Updated: 2013-06-10 12:45
( Xinhua)

"But I got much care from the regiment's authorities. I had free housing in the first three years and only paid a small sum in rent after that. Any difficulty I came across could be solved rapidly with the help of others," Han says.

He decided to stay and has witnessed great change here, including more roads and buildings. He married a local girl who graduated from Tarim University in Alaer city.

For Xin Min, a senior official in charge of organization work with the First Regiment, all these young couples are emblematic of how attractive Xinjiang has become to budding talents.

Few students from outside Xinjiang showed interest in the jobs the XPCC offered in the past, according to the official.

But things have changed in recent years. Capable and diligent college graduates have been recruited and some of them have been chosen for key posts, the official says.

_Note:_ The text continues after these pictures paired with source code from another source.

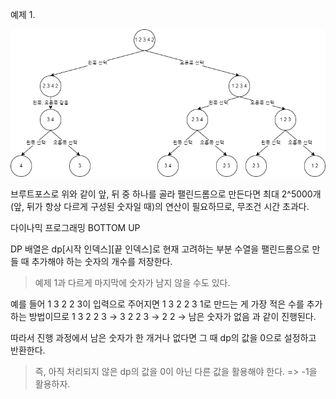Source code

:예제 1.

![alt text](1695.png)

브루트포스로 위와 같이 앞, 뒤 중 하나를 골라 팰린드롬으로 만든다면 최대 2^5000개(앞, 뒤가 항상 다르게 구성된 숫자일 때)의 연산이 필요하므로, 무조건 시간 초과다.

다이나믹 프로그래밍 BOTTOM UP

DP 배열은 dp[시작 인덱스][끝 인덱스]로 현재 고려하는 부분 수열을 팰린드롬으로 만들 때 추가해야 하는 숫자의 개수를 저장한다.

> 예제 1과 다르게 마지막에 숫자가 남지 않을 수도 있다.

예를 들어 1 3 2 2 3이 입력으로 주어지면 1 3 2 2 3 1로 만드는 게 가장 적은 수를 추가하는 방법이므로 1 3 2 2 3 → 3 2 2 3 → 2 2 → 남은 숫자가 없음 과 같이 진행된다.

따라서 진행 과정에서 남은 숫자가 한 개거나 없다면 그 때 dp의 값을 0으로 설정하고 반환한다.

> 즉, 아직 처리되지 않은 dp의 값을 0이 아닌 다른 값을 활용해야 한다. => -1을 활용하자.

From 2011 to 2012, the XPCC recruited 10,420 college graduates, accounting for half of the total which it has absorbed in the past six years.

Guo Lingji, an XPCC organization official, adds that from 2010 to 2012, an average 77 percent of employed college students decided to continue working for the XPCC after their initial three-year term, compared with 30 percent to 40 percent before.

"It is satisfying for me to make use of my talent. As a young man, I feel I have found my own arena in the XPCC," says Zhou Xianqiang, also from Sichuan, who came to work in Xinjiang in 2006 and just got married to a local woman last month.

As for Yan Fenfen, she plans to build a long-term career in Xinjiang cultivating the region's famous red dates. "My new dream is to build a Chinese date research center to enrich the varieties of local Chinese dates," she says.